**SOURCE DATA**.
┄┄┄┄┄┄┄┄┄┄
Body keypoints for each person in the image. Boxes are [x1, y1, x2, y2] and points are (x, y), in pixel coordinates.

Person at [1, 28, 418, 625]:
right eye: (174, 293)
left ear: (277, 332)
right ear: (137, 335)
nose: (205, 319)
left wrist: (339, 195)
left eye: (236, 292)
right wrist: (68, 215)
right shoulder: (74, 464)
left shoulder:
┄┄┄┄┄┄┄┄┄┄
**EXERCISE OBJECTIVE**.
Every entry above needs to be duplicated exactly.

**TASK RESULT**.
Body keypoints for each person in the image. Boxes are [x1, y1, x2, y2] and points are (x, y), in pixel coordinates.

Person at [1, 28, 418, 625]:
right eye: (174, 293)
left ear: (277, 332)
right ear: (137, 335)
nose: (205, 319)
left wrist: (339, 195)
left eye: (236, 292)
right wrist: (68, 215)
right shoulder: (74, 464)
left shoulder:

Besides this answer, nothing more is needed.